VOTE 2012 -- May 10, 2012 at 7:05 PM ET
DCCC Chair Says Independents Are Key to Democrats Retaking the House
Rep. Steve Israel, D-N.Y., chairman of the Democratic Congressional Campaign Committee. Photo By Tom Williams/Roll Call
Democratic Congressional Campaign Committee Chairman Steve Israel of New York told reporters Thursday he was ready for another big swing this November. Despite the shellacking House Democrats took in the 2010 midterm elections, Israel forecasts a different dynamic at the conclusion of this election season.
"I think it's cyclical," Israel said at a breakfast hosted by the Christian Science Monitor. "There are a bunch of districts the Republicans won in 2010 and the morning after, the smart Republicans were saying, 'We're never going to hold these.'"
It's a sharp contrast from his Republican counterpart, Rep. Pete Sessions, who told reporters Wednesday he isn't worried the GOP will lose control of the House.
Israel said that the goalposts for the 2012 congressional election have moved. Retaking the majority in the House, a task once seen as a long shot for Congressional Democrats, is now within reach, according to the admittedly rosy view from the DCCC chairman.
To reclaim the majority, Democrats will have to achieve a net gain of 25 seats.
"We've done everything in our power to get that goal in sight," Israel said.
Another key part of the Democratic campaign strategy is taking advantage of the Tea Party movement's decline in popularity. An ABC News/Washington Post poll last month showed the waning national influence of the group, and Israel was eager to highlight the differences between his candidates and those on the opposite side of the ballot.
"Take a look at the Republican candidates, these people still believe the Tea Party ought to be running this country," he said.

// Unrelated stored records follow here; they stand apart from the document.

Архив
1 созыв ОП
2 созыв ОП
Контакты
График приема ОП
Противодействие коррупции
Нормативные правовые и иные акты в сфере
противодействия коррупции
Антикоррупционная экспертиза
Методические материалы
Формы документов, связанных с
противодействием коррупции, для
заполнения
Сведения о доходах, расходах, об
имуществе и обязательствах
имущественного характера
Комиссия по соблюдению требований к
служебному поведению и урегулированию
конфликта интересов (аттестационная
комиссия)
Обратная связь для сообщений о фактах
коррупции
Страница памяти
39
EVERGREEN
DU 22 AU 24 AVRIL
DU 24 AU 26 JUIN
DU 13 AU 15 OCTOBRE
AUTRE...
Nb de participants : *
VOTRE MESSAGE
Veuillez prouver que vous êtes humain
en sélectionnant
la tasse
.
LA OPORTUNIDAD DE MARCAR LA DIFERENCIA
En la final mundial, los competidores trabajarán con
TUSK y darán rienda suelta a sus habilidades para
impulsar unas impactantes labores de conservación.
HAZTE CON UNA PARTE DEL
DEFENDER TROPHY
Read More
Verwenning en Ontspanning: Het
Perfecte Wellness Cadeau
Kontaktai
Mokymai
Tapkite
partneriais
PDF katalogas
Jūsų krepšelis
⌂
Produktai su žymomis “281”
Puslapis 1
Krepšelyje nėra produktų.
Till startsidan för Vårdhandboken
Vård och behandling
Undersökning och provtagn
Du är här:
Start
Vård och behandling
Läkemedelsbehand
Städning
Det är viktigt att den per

Israel is counting on the presidential race to drive independent voter turnout, creating a tailwind for down-ballot Democratic contenders among the traditional swing voters who are displeased with the present state of congressional gridlock. He described himself as "obsessed" with independent voters.
"There is an unquenchable thirst among independent voters for problem solvers and a proactive hostility towards Tea Party Republicans who have now become part of the problem," Israel said. "We believe what the Congress needs is more problem solving; more ideas, less ideology."